Hematopoietic reconstitution by a single GFP+ bone marrow stem cell. A single hematopoietic stem cell was purified from the bone marrow of a B-actin–GFP donor mouse, and 1 yr later recipient blood and lung tissue were harvested for analysis. (A) FACS histogram illustrates robust hematopoietic reconstitution of 79% of the recipient's peripheral blood with donor-derived GFP+ cells. (B) FACS-analysis of live cells (PI-negative) from the left lung of this recipient, shows the presence of GFP+ marrow-derived cells (25% of the lung cell suspension). (C) FACS-analysis of the GFP+ and GFP(−) subgates of the lung cell suspension from B demonstrates that 99% of the GFP+ cells (green histogram) express the panhematopoietic marker CD45. In contrast, 22% of GFP(−) cells in this sample are CD45+ (black histogram). An aliquot of this sample stained with a negative control antibody of identical isotype illustrates specificity of the CD45 antibody staining (purple histogram). Similar engraftment results were obtained from recipients that received either unfractionated marrow or 200 purified HSC transplants. (D) A frozen tissue section prepared from the right lung of this recipient was immunostained with Cy3-conjugated anti–pro-SP-C antibody showing that AT2 cells (red) and donor marrow–derived cells (green) are distinct, with the possible artifactual exception of two cells whose tips appear to overlap (arrow).

Figure 3.

Distinguishing autofluorescent artifact from engraftment is not possible with dual channel immunofluorescence microscopy. (A) Lung frozen tissue section from a wild-type mouse that has not been exposed to antibody staining shows rare cells that exhibit equal red and green autofluorescence (arrows). (B) Recipient lung after bone marrow transplantation from a B-actin–GFP mouse (no antibody exposure). Donor-derived cells in this section fluoresce green but not red, indicating true GFP+ fluorescence. Nuclei are counterstained with DAPI.

Figure 4.

Assessment of bone marrow–derived lung engraftment after transplantation of bone marrow cells from the SP-C–GFP lineage-specific reporter mouse. (A) Bright GFP fluorescence only in alveolar type II (AT2) cells is seen in lung frozen tissue sections from the transgenic (positive control) mouse. (B) Representative lung section from a recipient mouse 4 mo after transplantation of 10 million unfractionated bone marrow cells obtained from a donor SP-C–GFP mouse.
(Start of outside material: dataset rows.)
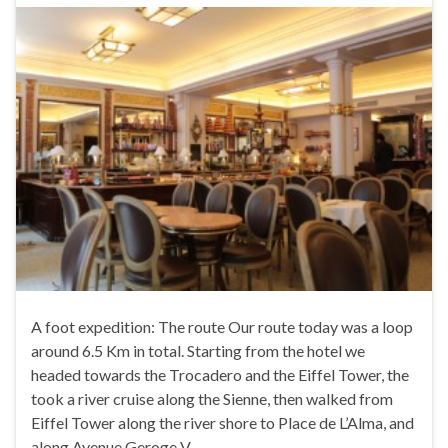
A foot expedition: The route Our route today was a loop
around 6.5 Km in total. Starting from the hotel we
headed towards the Trocadero and the Eiffel Tower, the
took a river cruise along the Sienne, then walked from
Eiffel Tower along the river shore to Place de L’Alma, and
along Avenue Geroge V …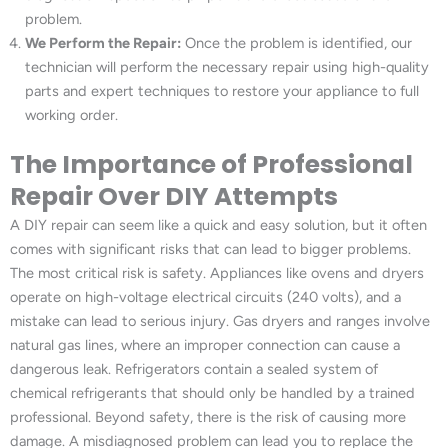
problem.
We Perform the Repair:
Once the problem is identified, our
technician will perform the necessary repair using high-quality
parts and expert techniques to restore your appliance to full
working order.
The Importance of Professional
Repair Over DIY Attempts
A DIY repair can seem like a quick and easy solution, but it often
comes with significant risks that can lead to bigger problems.
The most critical risk is safety. Appliances like ovens and dryers
operate on high-voltage electrical circuits (240 volts), and a
mistake can lead to serious injury. Gas dryers and ranges involve
natural gas lines, where an improper connection can cause a
dangerous leak. Refrigerators contain a sealed system of
chemical refrigerants that should only be handled by a trained
professional. Beyond safety, there is the risk of causing more
damage. A misdiagnosed problem can lead you to replace the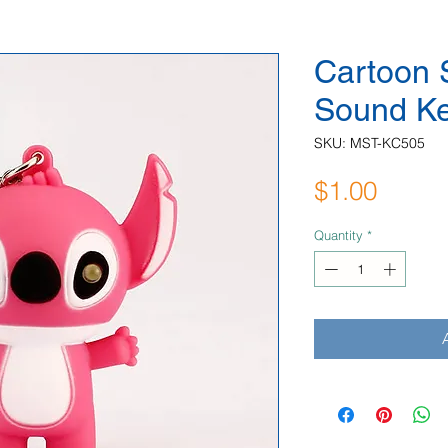
Cartoon S
Sound K
SKU: MST-KC505
Price
$1.00
Quantity
*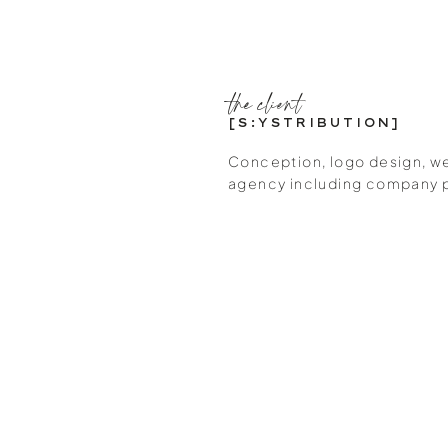
the client
[S:YSTRIBUTION]
Conception, logo design, we
agency including company 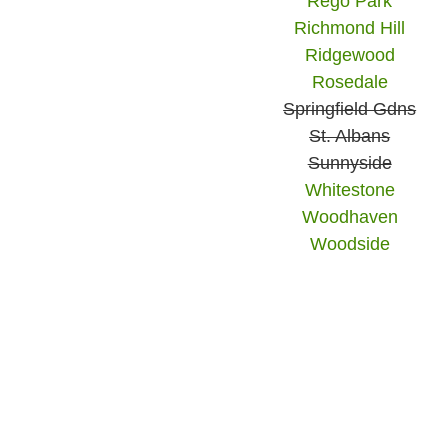
Rego Park
Richmond Hill
Ridgewood
Rosedale
Springfield Gdns
St. Albans
Sunnyside
Whitestone
Woodhaven
Woodside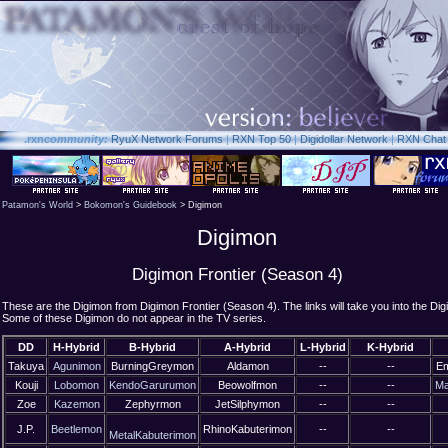
.rxn
community:
RyuX Network Forums
|
RXN Top 50
|
Digidollar Network
|
RXN Chat
Patamon's World
>
Bokomon's Guidebook
> Digimon
Digimon
Digimon Frontier (Season 4)
These are the Digimon from Digimon Frontier (Season 4). The links will take you into the Dig
Some of these Digimon do not appear in the TV series.
DD
H-Hybrid
B-Hybrid
A-Hybrid
L-Hybrid
K-Hybrid
Takuya
Agunimon
BurningGreymon
Aldamon
--
--
E
Kouji
Lobomon
KendoGarurumon
Beowolfmon
--
--
Ma
Zoe
Kazemon
Zephyrmon
JetSilphymon
--
--
J.P.
Beetlemon
RhinoKabuterimon
--
--
MetalKabuterimon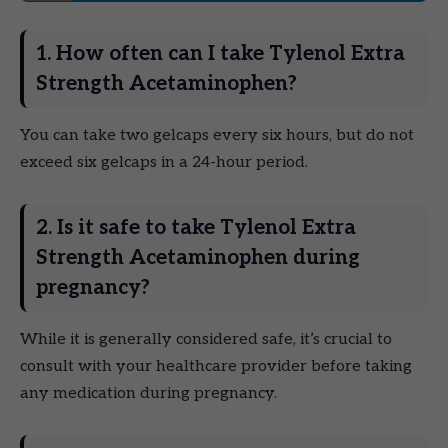
1. How often can I take Tylenol Extra
Strength Acetaminophen?
You can take two gelcaps every six hours, but do not
exceed six gelcaps in a 24-hour period.
2. Is it safe to take Tylenol Extra
Strength Acetaminophen during
pregnancy?
While it is generally considered safe, it’s crucial to
consult with your healthcare provider before taking
any medication during pregnancy.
No GFP+ engrafted cells are seen. (C) Peripheral blood analyzed from this same recipient shows 93% blood chimerism (red box) arising from the donor (CD45.2) transplanted marrow cells (recipient is a CD45.1 congenic mouse). (D) FACS analysis of 1 million live (propidium iodide excluding) lung cells from a SP-C–GFP transgenic mouse (positive control) shows GFP+ fluorescence in 3.56% of cells. (E) Representative FACS of 1 million live lung cells from a recipient transplanted with SP-C–GFP bone marrow shows no GFP+ events. (F) Representative analysis of RNA and DNA extracts from six recipients' lungs shows donor-derived cells are present in recipients' lungs (GFP DNA+), but are not AT2 cells because they do not express GFP mRNA. Controls are labeled as: “+” (SP-C-GFP transgenic lung); WT (wild-type lung); −RT (RNA extract from SP-C–GFP lung minus reverse transcription). RT-PCR of the housekeeping gene β-actin illustrates that cDNA is present in each sample.